Size doesn't matter though; quoting from ...
http://www.w3.org/XML/1999/XML-in-10-points
: 5. XML is verbose, but that is not a problem
:
: Since XML is a text format, and it uses tags to delimit the data,
: XML files are nearly always larger than comparable binary formats.
: That was a conscious decision by the XML developers.
: The advantages of a text format are evident (see 3 above),
: and the disadvantages can easily be solved at a different level.
: Disk spaces isn't as expensive anymore as it used to be,
: and programs like zip and gzip can compress files very well and very fast.

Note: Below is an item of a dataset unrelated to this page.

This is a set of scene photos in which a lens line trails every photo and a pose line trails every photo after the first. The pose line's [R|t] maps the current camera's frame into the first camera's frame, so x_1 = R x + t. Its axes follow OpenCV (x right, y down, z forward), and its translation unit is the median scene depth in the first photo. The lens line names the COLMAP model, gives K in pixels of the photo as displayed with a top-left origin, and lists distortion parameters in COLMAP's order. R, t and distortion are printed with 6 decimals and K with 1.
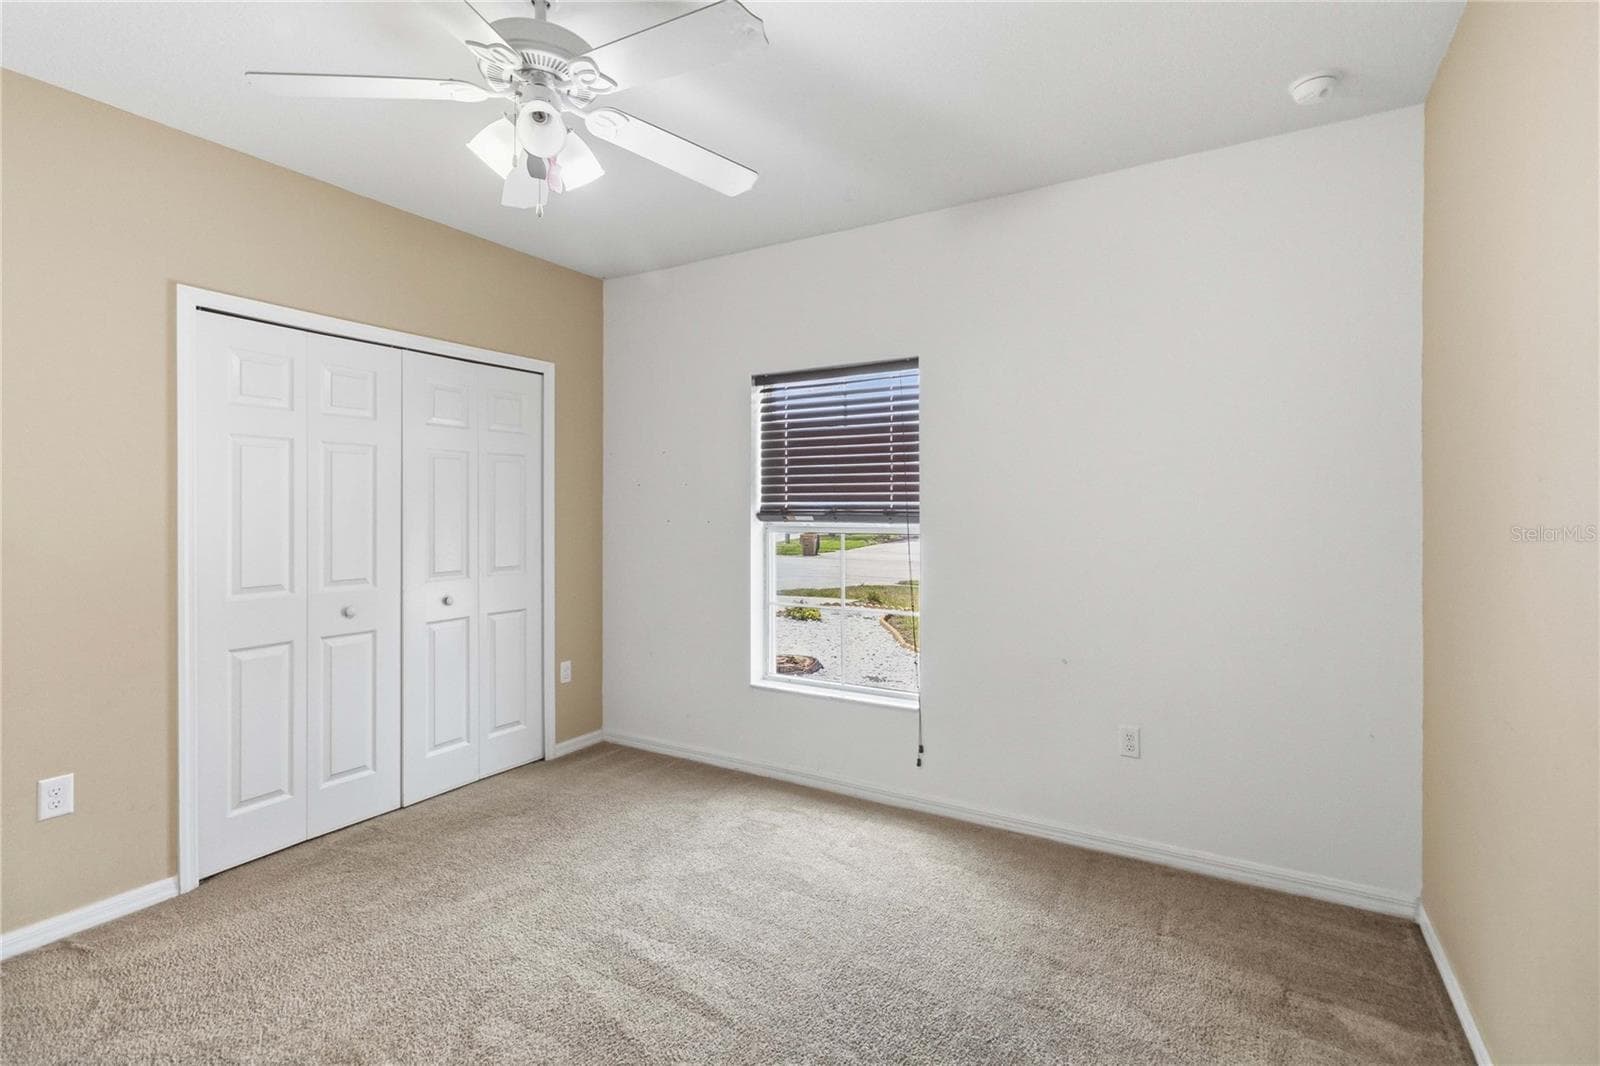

: Those programs are available for nearly all platforms (and are usually free).
: In addition, communication protocols such as modem protocols and HTTP/1.1
: (the core protocol of the Web) can compress data on the fly,
: thus saving bandwith as effectively as a binary format.
> Also, there is some question of what
> level of information to put into the tag name and how much to leave in
> the arguments. That is,
> <constituent type="SINV" function="ADV">
> or
> <constituent type="S" subtype="INV" function="ADV">
> or
> <S subtype="INV" function="ADV">
> or
> <SINV function="ADV">
Yes, I tripped fell and splattered on that one already.
> ? In any case, I'll ask my advisor (and some other people around here)
> to see if any work in this direction has been done.
Results eagerly awaited here.